Unlike the Palmetto Bug, that’s a fancy name for roach here in South Carolina, vintage beach homes seem to disappear a little more each year. Vacation rentals with all the comforts of home are replacing the quintessential beach homes of yesterday. As these vintage homes sell, they’re often demolished and replaced with larger, more accommodating homes with all the fancy upgrades. Don’t get me wrong, I love the big beach homes, they truly do offer all of the creature comforts of home. Understandably, I see why a lot of people prefer the newer properties over the older ones – granite counters, stainless steel appliances, spa-like master bathrooms, hugemongous
TVs (they’re so big you need huge and humongous to describe them), wine coolers, outdoor kitchens, hardwood floors, swimming pool, hot tub, and on and on. These homes truly offer an all-around fabulous vacation retreat.
But with my two children, Captain Chaos and Darling Drama, I’m more comfortable in situations where I don’t have to worry about the fancy vase on the mantle getting broken with the beach ball that I’ve told them countless times to take outside, the seashell on the fancy mirror getting chipped off because it’s prettier than the shells on the beach and Darling Drama wants to take it home, or the glass-top table that my son thinks is fun to bang his cup and spoon on – or STAND on – getting broken.

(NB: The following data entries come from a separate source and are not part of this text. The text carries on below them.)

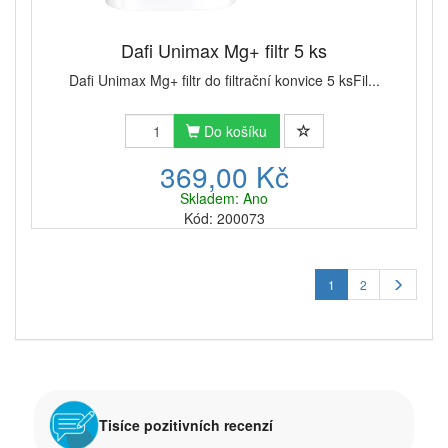
Dafi Unimax Mg+ filtr 5 ks
Dafi Unimax Mg+ filtr do filtrační konvice 5 ksFil...
Do košíku
369,00 Kč
Skladem: Ano
Kód: 200073
1
2
Tisíce pozitivních recenzí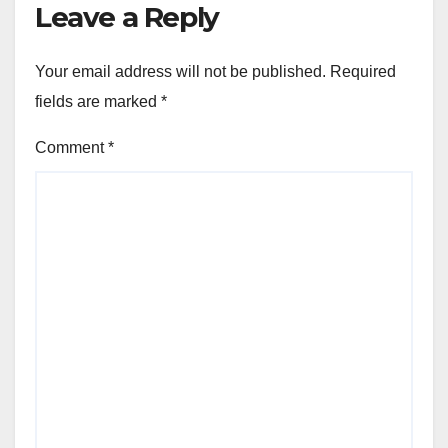
Leave a Reply
Your email address will not be published.
Required
fields are marked
*
Comment
*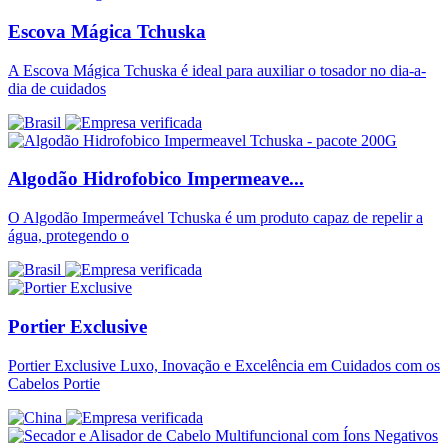
Escova Mágica Tchuska
A Escova Mágica Tchuska é ideal para auxiliar o tosador no dia-a-
dia de cuidados
Algodão Hidrofobico Impermeave...
O Algodão Impermeável Tchuska é um produto capaz de repelir a
água, protegendo o
Portier Exclusive
Portier Exclusive Luxo, Inovação e Excelência em Cuidados com os
Cabelos Portie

I mean really glass-top tables? Glass-top tables! Glass-top tables! No glass-top tables! (It’s like wire hangers! Wire hangers!…eh…never mind.) They’re serious torture devices for OCD people like me. Even on vacation I wouldn’t be able to relax knowing there are finger prints and drink rings all over the glass-top table. I would literally keep a bottle of Windex and paper towels on top of the table at all times prepared to clean at moment’s notice.
Anyway I digress. There’s just something charming about these vintage beach homes that can’t be duplicated with the newer ones. Maybe I’m too sentimental, but I appreciate their distinctiveness and history. I know that just as most of my beloved Main Street in Frostburg has changed, there will be a time when the only vintage beach homes still standing are those that have been family-owned for generations, and just as their great-grandparents were pleased with the way the home functioned when it was built decades ago as will the young contemporaries.
After all, who comes to the beach to watch TV on a 72-inch flat screen? Isn’t the whole point of coming to the beach…well umm, to go to the beach? That’s like going to Disney World and not leaving your room…seriously.
You really don’t know what you’re missing if you don’t get out and explore this beautiful coast.
Please note: I have nothing against big TVs or people who watch them…honestly. But glass-top tables do drive me crazy.
– Kimberly Raley-Kimes
Advertising & Marketing, Garden City Realty, Inc.